Once upon a time, I exercised/weightlifted twice a week while the rest of the house was endeavoring with crafts. I added a Saturday weightlifting session with my right-hand-man, bringing the total to 3 times per week. The craft location went through a renovation, and we were kicked out; therefore, the semi-weekly weightlifting sessions were stopped. Luckily I was facebook contacted b one of my long-time friends who stepped up in the lurch. We now weightlift on Sundays. Sure, two days per week isn't ideal, but it's better than nothing.
I've been interested in stocks, bonds, etcetera almost all my life, from elementary school onward. I'm, recently, really drawn to preferred stocks (good dividends, limited downside).
From the first time I attended a new support group, my eyes were drawn to one girl (young woman), I've just been lying low, scoping out the lay of the land. But I feel that the period of passive recon is quickly drawing to a close.

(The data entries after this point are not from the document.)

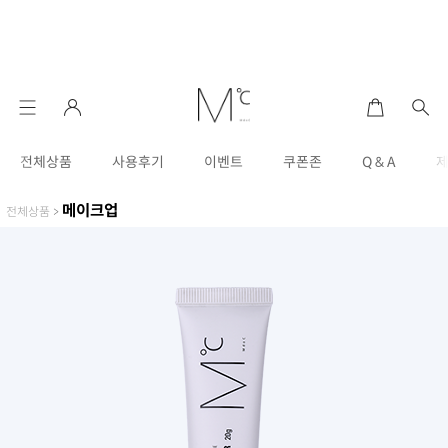
전체상품
사용후기
이벤트
쿠폰존
Q & A
메이크업
전체상품
>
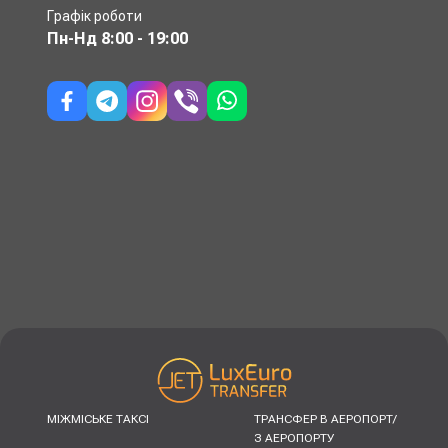
Графік роботи
Пн-Нд
8:00 - 19:00
МІЖМІСЬКЕ ТАКСІ
ТРАНСФЕР В АЕРОПОРТ/
З АЕРОПОРТУ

Once upon a time my brain injury residential home company used to have these company- wide craft days. However being uninterested in crafts, a cohort of other residents and I would go to the local adult centerwhere we'd lift weights.
I also added another day of weight lifting with my right-hand-man.
When the building where they were holding the craft extravaganzas went through renovations (at least I think that's the rationale), the craft days moved into the president of the company's garage and the gym excursions stopped. However reconnecting with a friend from school, we weightlifted at the gym around the corner from my house. We have been making palpable progress on all fronts.
Two days of weekly weight training is adequate to maintain heretofore reached goals. More times would be better. Being brain injured, my brain needs constant muscle memory reminders.
Being ever cognizant that energy input must equal energy output or else fat accumulates, I must be judicious with my food consumption.
I thought the purpose of growing up was to inculcate people with the ability to balance on all 3 legs of the stool. I'm having trouble teetering on simply the first pillar.
I've really gotten into a stock trading strategy that I discovered during the FIN 502 portion of my MBA crucible.
In brief, it's merely buying preferred shares below their call price and just holding on until they are called. That way I receive the usually substantial dividends and a nice little ancillary bonus when they are called. And if they are not called, then I'll have what amounts to veritable perpetual annuity, which ain't a bad situation to be in at all.
This is in addition to my basic foreign and domestic portfolio of foreign oil tanker stocks (high dividend yield) and Arizona municipal bond funds (preferential tax treatment) and foreign bond funds (better to be a creditor than a debtor on the international stage). If the federal government won't do it, then it's the private-sector's duty to pick up the slack. IMHO, I'll follow that old aphorism: be the change you want to see in others.
But hey, i'm an old school/new school free marketeer. (Incidentally that's why I went to business school-- to be a better investor) My MBA program was not tailored to what I wanted; so, I just learned what I wanted to learn and went along to get the degree.
Take more risks: From my biological background, I'm cognizant that there are only two states in life, growth (presupposes some level of risk-taking) or death/atrophy (I'm too young, haven't lived enough, to die or diminish at all whatsoever).
Meet more people/get out more: I've started reconnecting with a friend from elementary through high schools. Something good's gotta arise from this. That's the predicate from which I am working.ike Dobb
Be more like Dobie Grey and "Take it Real Easy": At this point on the story arc, I should be in to the denouement portion of my plot.